In July 1953 the Crickets made their debut at Harlem's Apollo Theater on a bill with Ruth Brown and Sonny Stitt's jazz combo. They saw the release of two additional singles for the Jay-Dee label, neither of which did much to propel the act further. By this time, under Davis' watchful eye, the group began making their first personnel changes in the lineup. Lead singer Barlow had quite a few new faces to accompany him by year's end: Robert Bynum, William Lindsey, and Joseph Diaz replaced original members Johnson, Stapleton, Carter, and Jackson. In January 1954 the Crickets recorded a cover of "Changing Partners," a hit for Patti Page and Bing Crosby, among others, but once again, sales and airplay eluded the quartet. Three more Crickets efforts for Jay-Dee came and went, but Davis believed that they still had a hit in them.

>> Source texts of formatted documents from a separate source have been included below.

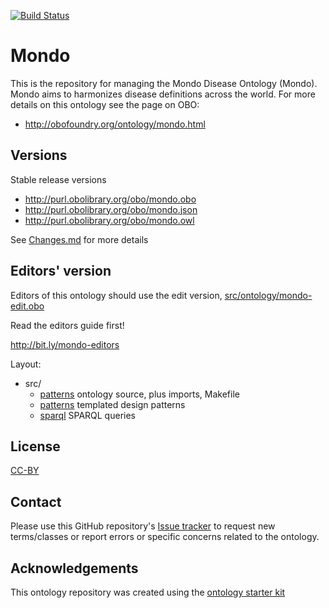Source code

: [![Build Status](https://travis-ci.org/monarch-initiative/mondo.svg?branch=master)](https://travis-ci.org/monarch-initiative/mondo)

# Mondo

This is the repository for managing the Mondo Disease Ontology (Mondo). Mondo aims to harmonizes disease definitions across the world. For more details on this ontology see the page on OBO:

 * http://obofoundry.org/ontology/mondo.html

## Versions

Stable release versions

 * http://purl.obolibrary.org/obo/mondo.obo
 * http://purl.obolibrary.org/obo/mondo.json
 * http://purl.obolibrary.org/obo/mondo.owl

See [Changes.md](Changes.md) for more details


## Editors' version

Editors of this ontology should use the edit version, [src/ontology/mondo-edit.obo](src/ontology/mondo-edit.obo)

Read the editors guide first!

http://bit.ly/mondo-editors

Layout:

 * src/
    * [patterns](src/ontology) ontology source, plus imports, Makefile
    * [patterns](src/patterns) templated design patterns
    * [sparql](src/sparql) SPARQL queries

## License
[CC-BY](https://creativecommons.org/licenses/by/3.0/)

## Contact

Please use this GitHub repository's [Issue tracker](https://github.com/monarch-initiative/mondo-build/issues) to request new terms/classes or report errors or specific concerns related to the ontology.

## Acknowledgements

This ontology repository was created using the [ontology starter kit](https://github.com/INCATools/ontology-starter-kit)


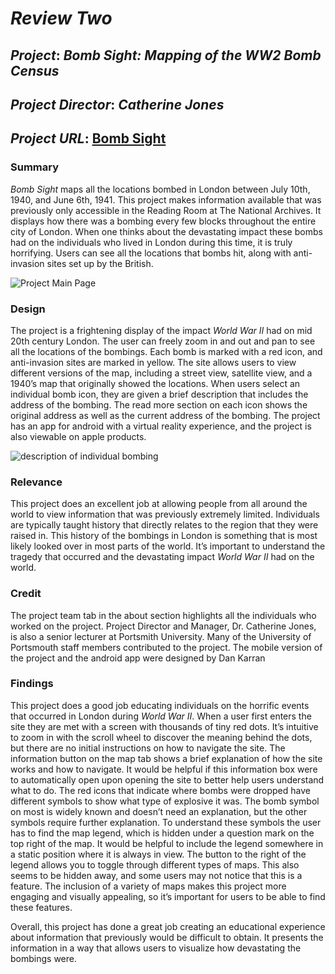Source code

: # *Review Two*

## *Project*: *Bomb Sight: Mapping of the WW2 Bomb Census*
## *Project Director*: *Catherine Jones*
## *Project URL*: [Bomb Sight](http://bombsight.org/#15/51.5050/-0.0900)
### Summary

*Bomb Sight* maps all the locations bombed in London between July 10th, 1940, and June 6th, 1941. This project makes information available that was previously only accessible in the Reading Room at The National Archives. It displays how there was a bombing every few blocks throughout the entire city of London. When one thinks about the devastating impact these bombs had on the individuals who lived in London during this time, it is truly horrifying. Users can see all the locations that bombs hit, along with anti-invasion sites set up by the British.

![Project Main Page](https://ethanstowe.github.io/Ethan-Stowe-CNU/images/bombpic1.png)

### Design

The project is a frightening display of the impact *World War II* had on mid 20th century London. The user can freely zoom in and out and pan to see all the locations of the bombings. Each bomb is marked with a red icon, and anti-invasion sites are marked in yellow. The site allows users to view different versions of the map, including a street view, satellite view, and a 1940’s map that originally showed the locations. When users select an individual bomb icon, they are given a brief description that includes the address of the bombing. The read more section on each icon shows the original address as well as the current address of the bombing. The project has an app for android with a virtual reality experience, and the project is also viewable on apple products.

![description of individual bombing](https://ethanstowe.github.io/Ethan-Stowe-CNU/images/bombpic2.png)

### Relevance

This project does an excellent job at allowing people from all around the world to view information that was previously extremely limited. Individuals are typically taught history that directly relates to the region that they were raised in. This history of the bombings in London is something that is most likely looked over in most parts of the world. It’s important to understand the tragedy that occurred and the devastating impact *World War II* had on the world.

### Credit

The project team tab in the about section highlights all the individuals who worked on the project. Project Director and Manager, Dr. Catherine Jones, is also a senior lecturer at Portsmith University. Many of the University of Portsmouth staff members contributed to the project. The mobile version of the project and the android app were designed by Dan Karran

### Findings

This project does a good job educating individuals on the horrific events that occurred in London during *World War II*. When a user first enters the site they are met with a screen with thousands of tiny red dots. It’s intuitive to zoom in with the scroll wheel to discover the meaning behind the dots, but there are no initial instructions on how to navigate the site. The information button on the map tab shows a brief explanation of how the site works and how to navigate. It would be helpful if this information box were to automatically open upon opening the site to better help users understand what to do. The red icons that indicate where bombs were dropped have different symbols to show what type of explosive it was. The bomb symbol on most is widely known and doesn’t need an explanation, but the other symbols require further explanation. To understand these symbols the user has to find the map legend, which is hidden under a question mark on the top right of the map. It would be helpful to include the legend somewhere in a static position where it is always in view. The button to the right of the legend allows you to toggle through different types of maps. This also seems to be hidden away, and some users may not notice that this is a feature. The inclusion of a variety of maps makes this project more engaging and visually appealing, so it’s important for users to be able to find these features. 

Overall, this project has done a great job creating an educational experience about information that previously would be difficult to obtain. It presents the information in a way that allows users to visualize how devastating the bombings were. 
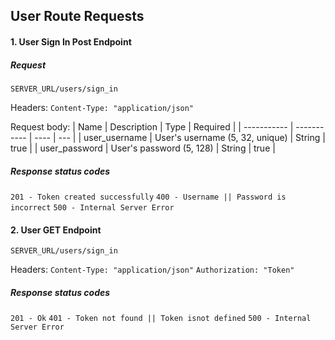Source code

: ## User Route Requests

#### 1. User Sign In Post Endpoint

##### Request

`SERVER_URL/users/sign_in`

Headers:
`Content-Type: "application/json"`

Request body:
| Name | Description | Type | Required |
| ----------- | ----------- | ---- | --- |
| user_username | User's username (5, 32, unique) | String | true |
| user_password | User's password (5, 128) | String | true |

##### Response status codes

`201 - Token created successfully`
`400 - Username || Password is incorrect`
`500 - Internal Server Error`


#### 2. User GET Endpoint

`SERVER_URL/users/sign_in`

Headers:
`Content-Type: "application/json"`
`Authorization: "Token"`


##### Response status codes

`201 - Ok`
`401 - Token not found || Token isnot defined`
`500 - Internal Server Error`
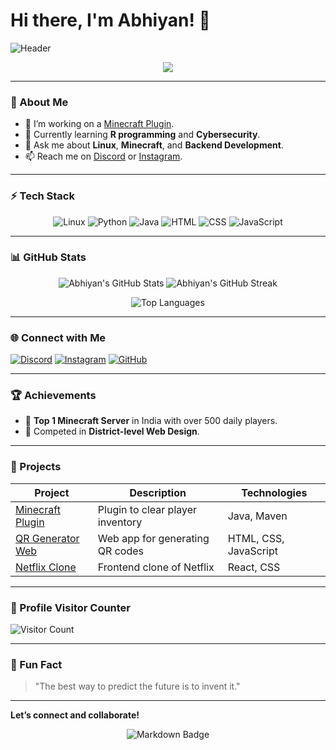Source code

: # Hi there, I'm Abhiyan! 👋

![Header](https://user-images.githubusercontent.com/abhiyanpa/banner.gif) <!-- Replace with your own header image -->

<p align="center">
  <img src="https://readme-typing-svg.herokuapp.com?color=%2336BCF7&lines=Aspiring+Cybersecurity+Specialist;Minecraft+Server+Manager;Web+Designer;Backend+Developer;Tech+Enthusiast" />
</p>

---

### 🌟 About Me
- 🔭 I’m working on a [Minecraft Plugin](https://github.com/abhiyanpa/minecraft-plugin).
- 🌱 Currently learning **R programming** and **Cybersecurity**.
- 💬 Ask me about **Linux**, **Minecraft**, and **Backend Development**.
- 📫 Reach me on [Discord](https://discord.gg/tFqEZyWpgj) or [Instagram](https://www.instagram.com/_hashxn__/).

---

### ⚡ Tech Stack
<p align="center">
  <img src="https://img.shields.io/badge/Linux-%23FCC624.svg?style=for-the-badge&logo=linux&logoColor=black" alt="Linux"/>
  <img src="https://img.shields.io/badge/Python-%233776AB.svg?style=for-the-badge&logo=python&logoColor=white" alt="Python"/>
  <img src="https://img.shields.io/badge/Java-%23ED8B00.svg?style=for-the-badge&logo=java&logoColor=white" alt="Java"/>
  <img src="https://img.shields.io/badge/HTML-%23E34F26.svg?style=for-the-badge&logo=html5&logoColor=white" alt="HTML"/>
  <img src="https://img.shields.io/badge/CSS-%231572B6.svg?style=for-the-badge&logo=css3&logoColor=white" alt="CSS"/>
  <img src="https://img.shields.io/badge/JavaScript-%23F7DF1E.svg?style=for-the-badge&logo=javascript&logoColor=black" alt="JavaScript"/>
</p>

---

### 📊 GitHub Stats

<p align="center">
  <img src="https://github-readme-stats.vercel.app/api?username=abhiyanpa&show_icons=true&theme=radical" alt="Abhiyan's GitHub Stats" />
  <img src="https://streak-stats.demolab.com?user=abhiyanpa&theme=radical&hide_border=true" alt="Abhiyan's GitHub Streak" />
</p>

<p align="center">
  <img src="https://github-readme-stats.vercel.app/api/top-langs/?username=abhiyanpa&layout=compact&theme=radical" alt="Top Languages" />
</p>

---

### 🌐 Connect with Me

[![Discord](https://img.shields.io/badge/Discord-%237289DA.svg?style=for-the-badge&logo=discord&logoColor=white)](https://discord.gg/tFqEZyWpgj)
[![Instagram](https://img.shields.io/badge/Instagram-%23E4405F.svg?style=for-the-badge&logo=instagram&logoColor=white)](https://www.instagram.com/_hashxn__/)
[![GitHub](https://img.shields.io/badge/GitHub-%23121011.svg?style=for-the-badge&logo=github&logoColor=white)](https://github.com/abhiyanpa)

---

### 🏆 Achievements
- 🎉 **Top 1 Minecraft Server** in India with over 500 daily players.
- 🥇 Competed in **District-level Web Design**.

---

### 💼 Projects

| Project | Description | Technologies |
| --- | --- | --- |
| [Minecraft Plugin](https://github.com/abhiyanpa/minecraft-plugin) | Plugin to clear player inventory | Java, Maven |
| [QR Generator Web](https://github.com/abhiyanpa/qr-gen-web) | Web app for generating QR codes | HTML, CSS, JavaScript |
| [Netflix Clone](https://github.com/abhiyanpa/Netflix-Clone) | Frontend clone of Netflix | React, CSS |

---

### 🏅 Profile Visitor Counter
![Visitor Count](https://komarev.com/ghpvc/?username=abhiyanpa&label=Profile%20views&color=0e75b6&style=flat)

---

### 💬 Fun Fact
> "The best way to predict the future is to invent it."

<!--
Feel free to add or remove sections as needed.
Replace the links with the actual URLs for images or repositories.
-->

---

**Let’s connect and collaborate!**

<p align="center">
  <img src="https://img.shields.io/badge/Made%20with-Markdown-blueviolet?style=for-the-badge" alt="Markdown Badge"/>
</p>
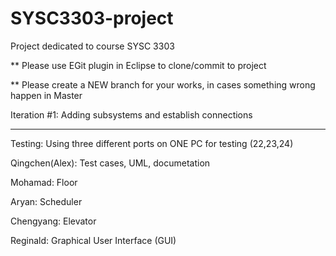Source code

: # SYSC3303-project
Project dedicated to course SYSC 3303

** Please use EGit plugin in Eclipse to clone/commit to project

** Please create a NEW branch for your works, in cases something wrong happen in Master

Iteration #1: Adding subsystems and establish connections

----------------------------------------------------------------------

Testing: Using three different ports on ONE PC for testing (22,23,24)

Qingchen(Alex): Test cases, UML, documetation

Mohamad: Floor 

Aryan: Scheduler

Chengyang: Elevator

Reginald: Graphical User Interface (GUI)
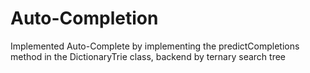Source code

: <h1>Auto-Completion</h1>

Implemented Auto-Complete by implementing the predictCompletions method in the DictionaryTrie class, backend by ternary search tree
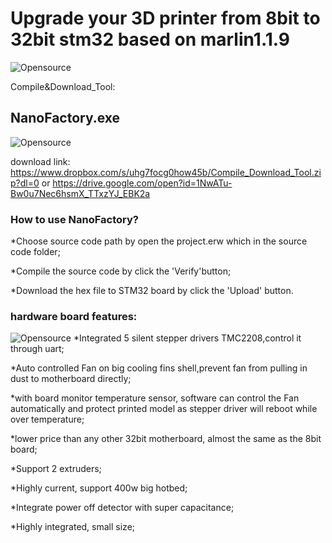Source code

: # Upgrade your 3D printer from 8bit to 32bit stm32 based on marlin1.1.9

![Opensource](https://github.com/hackaday3D/marlin_stm32/raw/master/image/stm32v1.jpg)

Compile&Download_Tool:
## NanoFactory.exe   
![Opensource](https://github.com/hackaday3D/marlin_stm32/raw/master/image/nanofactory.png)


download link:  
https://www.dropbox.com/s/uhg7focg0how45b/Compile_Download_Tool.zip?dl=0
  or  https://drive.google.com/open?id=1NwATu-Bw0u7Nec6hsmX_TTxzYJ_EBK2a

### How to use NanoFactory? 
*Choose source code path by open the project.erw which in the source code folder; 

*Compile the source code by click the 'Verify'button;  

*Download the hex file to STM32 board by click the 'Upload' button.  

 ### hardware board features:
 ![Opensource](https://github.com/hackaday3D/marlin_stm32/raw/master/image/4font.png)
 *Integrated 5 silent stepper drivers TMC2208,control it through uart;

 *Auto controlled Fan on big cooling fins shell,prevent fan from pulling in dust to motherboard directly;

*with board monitor temperature sensor, software can control the Fan automatically and protect printed model as stepper driver will reboot while over temperature;

*lower price than any other 32bit motherboard, almost the same as the 8bit board;

*Support 2 extruders;

*Highly current, support 400w big hotbed;

*Integrate power off detector with super capacitance;

*Highly integrated, small size;







 




 
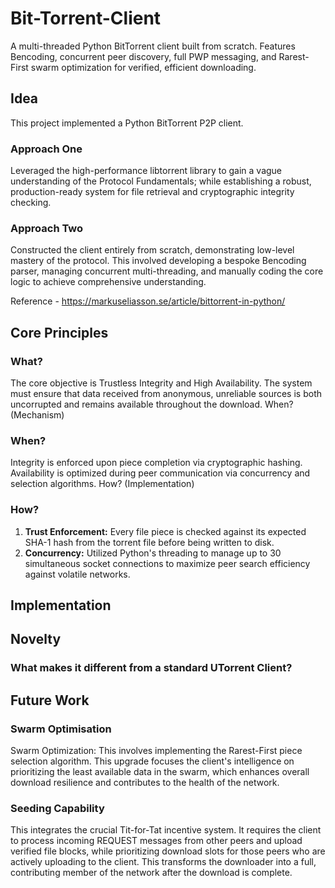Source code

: # Bit-Torrent-Client
A multi-threaded Python BitTorrent client built from scratch. Features Bencoding, concurrent peer discovery, full PWP messaging, and Rarest-First swarm optimization for verified, efficient downloading. 

## Idea
This project implemented a Python BitTorrent P2P client.

### Approach One 
Leveraged the high-performance libtorrent library to gain a vague understanding of the Protocol Fundamentals; while establishing a robust, production-ready system for file retrieval and cryptographic integrity checking. 

### Approach Two 
Constructed the client entirely from scratch, demonstrating low-level mastery of the protocol. This involved developing a bespoke Bencoding parser, managing concurrent multi-threading, and manually coding the core logic to achieve comprehensive understanding.

Reference - https://markuseliasson.se/article/bittorrent-in-python/

## Core Principles
### What? 
The core objective is Trustless Integrity and High Availability. The system must ensure that data received from anonymous, unreliable sources is both uncorrupted and remains available throughout the download.
When? (Mechanism)
### When?
Integrity is enforced upon piece completion via cryptographic hashing. Availability is optimized during peer communication via concurrency and selection algorithms.
How? (Implementation)
### How?
1. **Trust Enforcement:** Every file piece is checked against its expected SHA-1 hash from the torrent file before being written to disk.
2. **Concurrency:** Utilized Python's threading to manage up to 30 simultaneous socket connections to maximize peer search efficiency against volatile networks.

## Implementation


## Novelty
### What makes it different from a standard UTorrent Client?

## Future Work
### Swarm Optimisation
Swarm Optimization: This involves implementing the Rarest-First piece selection algorithm. This upgrade focuses the client's intelligence on prioritizing the least available data in the swarm, which enhances overall download resilience and contributes to the health of the network.

### Seeding Capability
This integrates the crucial Tit-for-Tat incentive system. It requires the client to process incoming REQUEST messages from other peers and upload verified file blocks, while prioritizing download slots for those peers who are actively uploading to the client. This transforms the downloader into a full, contributing member of the network after the download is complete.
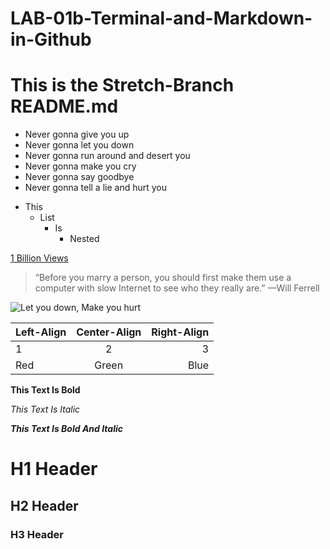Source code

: # LAB-01b-Terminal-and-Markdown-in-Github
# This is the Stretch-Branch README.md

- Never gonna give you up
- Never gonna let you down
- Never gonna run around and desert you
- Never gonna make you cry
- Never gonna say goodbye
- Never gonna tell a lie and hurt you

* This
    * List
        * Is
            * Nested

[1 Billion Views](https://www.youtube.com/watch?v=dQw4w9WgXcQ)

>“Before you marry a person, you should first make them use a computer with slow Internet to see who they really are.” —Will Ferrell

![Let you down, Make you hurt](https://preview.redd.it/p3abp6cs4wb71.png?auto=webp&s=0b07b3a9e954f6ea4ecea04572977a37a91b1547)


| Left-Align | Center-Align | Right-Align |
| :--- | :---: | ---: |
| 1 | 2 | 3 | 
| Red | Green | Blue |

**This Text Is Bold**

*This Text Is Italic*

***This Text Is Bold And Italic***

# H1 Header

## H2 Header

### H3 Header
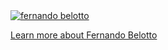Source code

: 
<a href="https://fernandobelotto.com">
  <img
    alt="fernando belotto"
    src="https://github.com/fernandobelotto/fernandobelotto/assets/38187170/7f5c4807-38ac-4c19-a721-63a7bcb8b5a7"
  />
</a>

[Learn more about Fernando Belotto](https://fernandobelotto.com)

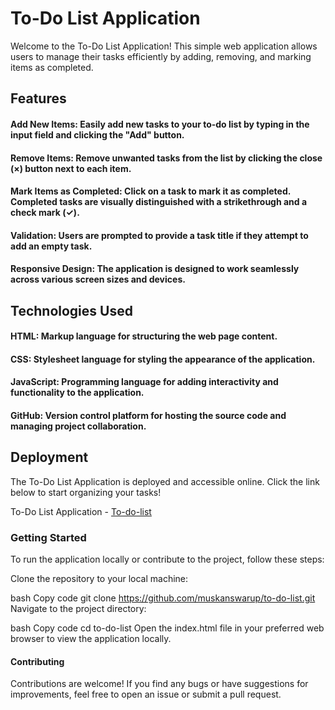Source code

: # To-Do List Application
Welcome to the To-Do List Application! This simple web application allows users to manage their tasks efficiently by adding, removing, and marking items as completed.


## Features
#### Add New Items: Easily add new tasks to your to-do list by typing in the input field and clicking the "Add" button.
#### Remove Items: Remove unwanted tasks from the list by clicking the close (×) button next to each item.
#### Mark Items as Completed: Click on a task to mark it as completed. Completed tasks are visually distinguished with a strikethrough and a check mark (✓).
#### Validation: Users are prompted to provide a task title if they attempt to add an empty task.
#### Responsive Design: The application is designed to work seamlessly across various screen sizes and devices.

## Technologies Used
#### HTML: Markup language for structuring the web page content.
#### CSS: Stylesheet language for styling the appearance of the application.
#### JavaScript: Programming language for adding interactivity and functionality to the application.
#### GitHub: Version control platform for hosting the source code and managing project collaboration.

## Deployment
The To-Do List Application is deployed and accessible online. Click the link below to start organizing your tasks!

To-Do List Application - [To-do-list](https://interactive-to-do-list-nine.vercel.app/)

### Getting Started
To run the application locally or contribute to the project, follow these steps:

Clone the repository to your local machine:

bash
Copy code
git clone https://github.com/muskanswarup/to-do-list.git
Navigate to the project directory:

bash
Copy code
cd to-do-list
Open the index.html file in your preferred web browser to view the application locally.

#### Contributing
Contributions are welcome! If you find any bugs or have suggestions for improvements, feel free to open an issue or submit a pull request.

In November 1954 Davis reactivated his Beacon label again and moved the Crickets over to the roster of the "new" label, releasing their ballad "Be Faithful" (Beacon 104) with a song by the Deep River Boys on the B-side. (In addition to acts like the Crickets and the Deep River Boys, Davis also released early efforts by the Red Caps, Southernaires, Blenders, the Sparrows, and Lillian Leach & the Mellows.) For "Be Faithful," the single was credited as "Dean Barlow & the Crickets." The name change (Davis did not like the name Grover, apparently, and so he began using the name Dean for the group's lead singer) brought the Crickets a bit of luck. "Be Faithful" got extensive airplay on New York radio -- Alan Freed and Doctor Jive both spun the 45 constantly -- and the record became the biggest-selling record in the entire existence of both the Crickets and Dean Barlow, who by now was being groomed as a solo performer.
Barlow's first solo effort for Jay-Dee under his own name (which may have initially added to the confusion whether he was the featured act, or the band the Crickets were) was "I'll String Along with You," a remake from the '30s that received decent sales and airplay. Two follow-up singles weren't nearly as successful, however, and Barlow continued on as a solo artist, recording occasionally with other acts, including the Bachelors ("Dolores" b/w "I Want to Know About Love," Earl 101; "Baby" b/w "Tell Me Now," Earl 102) and the Montereys ("Dearest One" b/w "Through the Years," Onyx 513).